El evangelio nos permite entrever algo del cumplimiento de la promesa hecha a Abraham, y de la que Dios nos hace a nosotros. Pues Moisés y Elías, así como Pedro, Santiago y Juan, son descendencia de Abraham: aquel que no podía tener hijos, ha engendrado a todo un pueblo, el pueblo de Israel. Es más, el propio Cristo es descendencia de Abraham según la carne, tal como afirma san Pablo (Rm 9,5). Pedro y sus compañeros “se caían de sueño”, como Abraham, cuando el Señor, en forma de fuego pasó por en medio de las víctimas del sacrificio. Porque lo que estaban viendo les superaba, no era ni podía ser una obra suya, el fruto de su trabajo o de su esfuerzo, sino que era un don de Dios, era Dios hecho don, resplandeciente ante ellos. “No sabía lo que decía”, comenta san Lucas a propósito de lo que dice Pedro.

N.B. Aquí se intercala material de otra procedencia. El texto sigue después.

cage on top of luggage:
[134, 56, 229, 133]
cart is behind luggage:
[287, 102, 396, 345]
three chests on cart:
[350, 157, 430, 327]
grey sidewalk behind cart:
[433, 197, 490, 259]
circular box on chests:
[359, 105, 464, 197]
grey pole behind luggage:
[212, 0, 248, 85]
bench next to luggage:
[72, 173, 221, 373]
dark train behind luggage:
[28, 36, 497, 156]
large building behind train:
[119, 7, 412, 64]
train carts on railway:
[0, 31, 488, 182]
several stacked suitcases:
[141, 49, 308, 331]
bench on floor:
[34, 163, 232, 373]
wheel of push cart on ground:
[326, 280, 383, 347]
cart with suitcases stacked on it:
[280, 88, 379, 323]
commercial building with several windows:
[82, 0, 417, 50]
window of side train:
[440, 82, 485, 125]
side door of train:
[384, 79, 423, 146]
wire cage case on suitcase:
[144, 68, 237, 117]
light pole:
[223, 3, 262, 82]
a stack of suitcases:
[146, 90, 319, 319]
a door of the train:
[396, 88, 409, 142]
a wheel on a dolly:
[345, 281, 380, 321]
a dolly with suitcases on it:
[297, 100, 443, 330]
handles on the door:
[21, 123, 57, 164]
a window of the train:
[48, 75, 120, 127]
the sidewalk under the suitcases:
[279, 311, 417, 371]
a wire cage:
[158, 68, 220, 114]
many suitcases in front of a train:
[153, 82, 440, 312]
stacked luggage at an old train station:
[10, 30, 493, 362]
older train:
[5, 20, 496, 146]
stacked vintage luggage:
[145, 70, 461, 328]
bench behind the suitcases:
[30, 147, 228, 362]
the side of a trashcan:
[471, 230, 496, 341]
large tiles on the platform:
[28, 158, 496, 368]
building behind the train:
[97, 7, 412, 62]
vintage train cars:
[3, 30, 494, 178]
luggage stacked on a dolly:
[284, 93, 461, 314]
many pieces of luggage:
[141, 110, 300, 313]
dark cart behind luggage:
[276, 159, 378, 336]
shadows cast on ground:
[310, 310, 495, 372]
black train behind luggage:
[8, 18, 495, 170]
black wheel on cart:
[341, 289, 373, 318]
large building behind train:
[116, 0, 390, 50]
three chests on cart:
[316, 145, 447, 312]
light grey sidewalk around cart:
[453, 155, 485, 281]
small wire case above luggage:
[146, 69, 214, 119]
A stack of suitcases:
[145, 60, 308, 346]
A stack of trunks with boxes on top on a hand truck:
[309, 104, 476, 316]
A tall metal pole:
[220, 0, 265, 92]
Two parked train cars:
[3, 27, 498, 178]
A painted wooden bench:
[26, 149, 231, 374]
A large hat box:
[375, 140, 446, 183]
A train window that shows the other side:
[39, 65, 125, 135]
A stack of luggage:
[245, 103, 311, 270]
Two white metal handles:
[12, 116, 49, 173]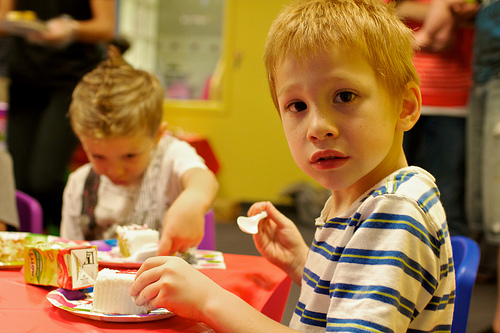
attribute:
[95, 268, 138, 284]
frosting — white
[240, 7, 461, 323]
boy — blonde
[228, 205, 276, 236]
spoon — plastic, white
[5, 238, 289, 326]
table — red, orange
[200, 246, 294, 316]
tablecloth — red, plastic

La transfiguración nos ofrece un ejemplo de la “condición gloriosa” que nos promete el Señor, pues la vemos realizada en Cristo, cuyo rostro “resplandece como el sol” (Mt 17,2), cuyos vestidos brillan de blanco (el color de la luz, pues “Dios es luz sin tinieblas alguna” -1Jn, 1,5-), y que supera los límites del tiempo (y por eso conversa con Moisés y Elías); y es todo tan hermoso que Pedro quiere retenerlo.

Cada domingo, en la Eucaristía, Dios viene a nosotros y se nos da en la humildad del pan consagrado, del cuerpo de Cristo. Él quiere así alcanzarnos, “tocarnos”, para que su energía nos vaya transfigurando, vaya desarrollando en nosotros la condición celeste, nos vaya preparando a ser ciudadanos del cielo, a vivir en la ciudad del Dios vivo, la Jerusalén celestial, en la asamblea de los primogénitos inscritos en los cielos, con miríadas de ángeles y con el mismo Dios (Hb 12,22-23).

“Abraham creyó al Señor y se le contó en su haber”: por haber creído se hizo realidad lo prometido. Que también nosotros creamos, para que se haga realidad en nosotros lo que Cristo nos ha prometido. Amén.